Sooner or later in the life of every salesperson the infamous price objection will rear its ugly head. The reality is that buyers want to spend as little as possible. Salespeople want to maintain high maintained margin and don’t want to be viewed as a commodity for which there is no customer loyalty.
So how can you differentiate yourself from the competition and sell your products and services at higher prices? The answer is: Add value and service. But before that you have to:
Do your homework. Make sure that you know your product, your market, your competition and the needs of your prospect
That means asking your prospects open ended questions and listening to their responses. Develop a list of 10-15 questions to get to the root of their needs. While, on the surface, price may be an objection, it may be overcome by a cast iron guarantee or value added services and support options.
For example, you sell apples for 79 cents each and the store (vendor) down the road sells them for 75 cents. The only difference aside from the price of the apples is that you have a return policy.
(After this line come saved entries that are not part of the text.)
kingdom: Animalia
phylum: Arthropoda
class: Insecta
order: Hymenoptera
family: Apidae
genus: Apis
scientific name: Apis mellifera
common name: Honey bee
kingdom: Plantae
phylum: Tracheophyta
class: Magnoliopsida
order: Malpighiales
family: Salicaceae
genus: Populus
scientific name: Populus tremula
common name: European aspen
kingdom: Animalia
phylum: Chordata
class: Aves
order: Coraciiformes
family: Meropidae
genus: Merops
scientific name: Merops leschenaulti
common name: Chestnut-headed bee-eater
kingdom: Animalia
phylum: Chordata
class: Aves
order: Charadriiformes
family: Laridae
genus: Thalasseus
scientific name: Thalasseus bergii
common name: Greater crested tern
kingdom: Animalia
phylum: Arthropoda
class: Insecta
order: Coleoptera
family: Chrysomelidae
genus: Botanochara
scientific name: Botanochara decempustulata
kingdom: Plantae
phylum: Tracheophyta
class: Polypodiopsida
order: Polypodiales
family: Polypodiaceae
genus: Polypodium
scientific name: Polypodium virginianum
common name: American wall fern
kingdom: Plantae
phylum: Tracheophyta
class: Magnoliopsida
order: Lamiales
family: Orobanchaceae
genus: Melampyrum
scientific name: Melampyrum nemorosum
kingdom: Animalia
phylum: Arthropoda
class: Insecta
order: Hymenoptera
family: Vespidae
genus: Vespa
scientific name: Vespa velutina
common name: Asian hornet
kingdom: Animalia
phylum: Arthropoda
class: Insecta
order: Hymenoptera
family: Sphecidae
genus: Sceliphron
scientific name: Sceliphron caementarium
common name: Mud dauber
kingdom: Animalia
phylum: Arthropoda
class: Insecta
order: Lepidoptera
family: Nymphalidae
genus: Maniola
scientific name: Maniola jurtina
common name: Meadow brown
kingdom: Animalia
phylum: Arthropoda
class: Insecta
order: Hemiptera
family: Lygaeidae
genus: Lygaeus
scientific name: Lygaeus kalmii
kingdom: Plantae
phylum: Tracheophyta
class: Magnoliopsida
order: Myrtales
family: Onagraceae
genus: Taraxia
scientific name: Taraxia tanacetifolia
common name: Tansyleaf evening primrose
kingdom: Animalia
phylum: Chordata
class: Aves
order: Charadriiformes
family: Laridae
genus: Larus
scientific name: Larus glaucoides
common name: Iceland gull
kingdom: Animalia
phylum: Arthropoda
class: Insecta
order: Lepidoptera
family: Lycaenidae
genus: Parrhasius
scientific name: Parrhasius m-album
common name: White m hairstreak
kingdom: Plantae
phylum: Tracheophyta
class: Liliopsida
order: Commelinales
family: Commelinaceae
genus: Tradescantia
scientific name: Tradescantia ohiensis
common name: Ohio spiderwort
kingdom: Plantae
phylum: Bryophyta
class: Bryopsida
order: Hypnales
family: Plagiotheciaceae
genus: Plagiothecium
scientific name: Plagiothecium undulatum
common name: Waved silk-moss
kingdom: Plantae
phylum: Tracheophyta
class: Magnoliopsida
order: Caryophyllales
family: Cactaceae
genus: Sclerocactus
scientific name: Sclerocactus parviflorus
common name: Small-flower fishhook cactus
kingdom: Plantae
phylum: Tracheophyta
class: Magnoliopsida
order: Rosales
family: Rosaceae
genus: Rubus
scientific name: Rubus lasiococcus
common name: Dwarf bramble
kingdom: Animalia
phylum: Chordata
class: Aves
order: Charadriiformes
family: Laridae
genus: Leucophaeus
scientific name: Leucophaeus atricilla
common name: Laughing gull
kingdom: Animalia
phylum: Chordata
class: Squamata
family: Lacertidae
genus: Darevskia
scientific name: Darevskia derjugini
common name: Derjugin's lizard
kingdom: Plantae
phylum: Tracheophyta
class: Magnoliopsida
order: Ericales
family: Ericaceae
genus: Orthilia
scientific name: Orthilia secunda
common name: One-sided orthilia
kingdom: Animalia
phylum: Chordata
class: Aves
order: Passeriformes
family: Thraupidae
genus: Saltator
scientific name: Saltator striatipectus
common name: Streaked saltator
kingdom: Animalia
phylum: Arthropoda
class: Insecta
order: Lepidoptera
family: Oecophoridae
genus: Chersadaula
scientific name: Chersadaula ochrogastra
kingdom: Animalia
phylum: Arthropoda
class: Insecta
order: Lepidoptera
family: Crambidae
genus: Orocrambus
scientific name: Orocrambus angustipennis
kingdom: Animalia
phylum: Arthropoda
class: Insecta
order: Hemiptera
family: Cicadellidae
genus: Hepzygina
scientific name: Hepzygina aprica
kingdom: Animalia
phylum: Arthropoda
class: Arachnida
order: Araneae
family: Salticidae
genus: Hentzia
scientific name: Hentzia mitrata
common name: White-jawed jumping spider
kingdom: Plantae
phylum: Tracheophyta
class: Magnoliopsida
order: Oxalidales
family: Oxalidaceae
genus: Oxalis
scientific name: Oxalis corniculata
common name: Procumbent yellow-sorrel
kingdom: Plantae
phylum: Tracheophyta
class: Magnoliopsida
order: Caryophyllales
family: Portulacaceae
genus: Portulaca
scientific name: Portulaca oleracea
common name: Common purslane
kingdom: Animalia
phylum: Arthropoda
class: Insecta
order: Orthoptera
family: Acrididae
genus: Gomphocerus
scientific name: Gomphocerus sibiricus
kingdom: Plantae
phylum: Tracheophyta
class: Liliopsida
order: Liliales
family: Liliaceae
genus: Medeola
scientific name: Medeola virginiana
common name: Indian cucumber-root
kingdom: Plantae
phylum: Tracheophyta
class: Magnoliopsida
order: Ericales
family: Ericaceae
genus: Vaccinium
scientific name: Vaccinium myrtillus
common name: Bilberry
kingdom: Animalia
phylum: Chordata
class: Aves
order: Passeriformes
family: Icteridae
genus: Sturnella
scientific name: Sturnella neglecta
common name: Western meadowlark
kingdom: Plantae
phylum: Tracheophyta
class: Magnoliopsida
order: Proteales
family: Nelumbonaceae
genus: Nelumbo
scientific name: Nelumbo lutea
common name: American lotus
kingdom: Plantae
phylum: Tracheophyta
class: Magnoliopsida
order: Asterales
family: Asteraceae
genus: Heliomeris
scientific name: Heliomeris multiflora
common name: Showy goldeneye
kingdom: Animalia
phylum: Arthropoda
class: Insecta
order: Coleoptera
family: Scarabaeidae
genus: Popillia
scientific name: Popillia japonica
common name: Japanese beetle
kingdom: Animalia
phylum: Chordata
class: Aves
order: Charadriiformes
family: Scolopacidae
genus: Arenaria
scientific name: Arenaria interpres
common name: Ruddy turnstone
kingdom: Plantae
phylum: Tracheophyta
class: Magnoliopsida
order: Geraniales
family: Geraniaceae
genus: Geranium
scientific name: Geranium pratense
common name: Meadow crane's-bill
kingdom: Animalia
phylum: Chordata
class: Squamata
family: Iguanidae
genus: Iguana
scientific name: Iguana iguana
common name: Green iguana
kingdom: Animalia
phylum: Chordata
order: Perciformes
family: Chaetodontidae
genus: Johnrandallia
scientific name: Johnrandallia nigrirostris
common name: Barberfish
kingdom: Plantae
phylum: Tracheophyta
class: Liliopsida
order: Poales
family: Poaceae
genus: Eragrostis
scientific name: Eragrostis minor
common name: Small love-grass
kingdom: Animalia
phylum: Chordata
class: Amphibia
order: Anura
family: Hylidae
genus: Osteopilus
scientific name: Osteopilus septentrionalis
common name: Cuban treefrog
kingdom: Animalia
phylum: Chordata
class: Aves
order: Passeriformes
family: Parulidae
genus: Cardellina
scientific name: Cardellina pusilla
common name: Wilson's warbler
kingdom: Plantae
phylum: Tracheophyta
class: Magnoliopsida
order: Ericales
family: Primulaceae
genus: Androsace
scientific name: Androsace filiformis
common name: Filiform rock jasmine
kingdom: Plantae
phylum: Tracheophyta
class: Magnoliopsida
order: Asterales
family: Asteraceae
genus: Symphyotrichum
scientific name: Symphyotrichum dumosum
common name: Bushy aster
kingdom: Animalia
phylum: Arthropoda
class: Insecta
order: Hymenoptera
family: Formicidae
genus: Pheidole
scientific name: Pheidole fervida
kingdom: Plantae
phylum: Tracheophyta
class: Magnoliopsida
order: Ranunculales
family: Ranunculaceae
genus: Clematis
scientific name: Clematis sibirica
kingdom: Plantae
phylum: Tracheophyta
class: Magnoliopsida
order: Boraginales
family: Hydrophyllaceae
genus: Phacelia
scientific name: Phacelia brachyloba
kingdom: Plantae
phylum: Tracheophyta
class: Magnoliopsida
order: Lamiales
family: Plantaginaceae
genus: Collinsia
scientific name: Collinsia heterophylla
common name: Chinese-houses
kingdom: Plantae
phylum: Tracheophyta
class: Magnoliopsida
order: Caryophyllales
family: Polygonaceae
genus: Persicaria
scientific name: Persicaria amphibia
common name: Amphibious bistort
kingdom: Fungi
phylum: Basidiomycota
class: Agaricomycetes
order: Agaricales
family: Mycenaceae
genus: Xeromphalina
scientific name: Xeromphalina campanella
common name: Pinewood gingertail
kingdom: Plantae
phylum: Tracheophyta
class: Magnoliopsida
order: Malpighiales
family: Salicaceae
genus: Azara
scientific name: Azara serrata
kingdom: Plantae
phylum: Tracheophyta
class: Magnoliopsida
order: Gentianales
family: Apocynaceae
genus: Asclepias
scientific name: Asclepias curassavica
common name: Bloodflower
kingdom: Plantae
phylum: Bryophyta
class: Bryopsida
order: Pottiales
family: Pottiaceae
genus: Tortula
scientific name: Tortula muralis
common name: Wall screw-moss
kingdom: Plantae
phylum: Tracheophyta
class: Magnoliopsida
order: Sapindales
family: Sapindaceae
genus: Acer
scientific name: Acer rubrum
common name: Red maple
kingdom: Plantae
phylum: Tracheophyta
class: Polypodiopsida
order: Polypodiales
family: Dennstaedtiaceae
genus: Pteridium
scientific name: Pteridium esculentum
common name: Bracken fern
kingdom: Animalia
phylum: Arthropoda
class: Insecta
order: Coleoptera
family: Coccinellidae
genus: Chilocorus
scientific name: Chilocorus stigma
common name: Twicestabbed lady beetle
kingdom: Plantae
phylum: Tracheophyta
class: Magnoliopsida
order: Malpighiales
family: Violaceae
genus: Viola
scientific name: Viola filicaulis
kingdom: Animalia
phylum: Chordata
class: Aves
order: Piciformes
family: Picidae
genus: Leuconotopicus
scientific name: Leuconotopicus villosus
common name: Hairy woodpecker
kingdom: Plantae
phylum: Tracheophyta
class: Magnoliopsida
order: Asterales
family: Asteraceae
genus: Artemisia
If the customer buys an apple from the store down the road to save a couple of pennies and gets a rotten apple, they’re stuck with it. If they buy the apple from you they can get a new one. It’s a matter of developing a comfort level.
When selling higher-margin products, you need to educate prospects about what they’re getting for their money and why it’s in their best interest to do business with you.
An additional way to overcome a price objection is to surround the account and become a consultative salesperson. In other words if a customer has needs that are beyond your capacity to deliver, have the courage to go the extra mile and partner with outside non-competitive sources that can help you get the job done for them.
Remember: Customers don’t care how much you know until you show them how much you care.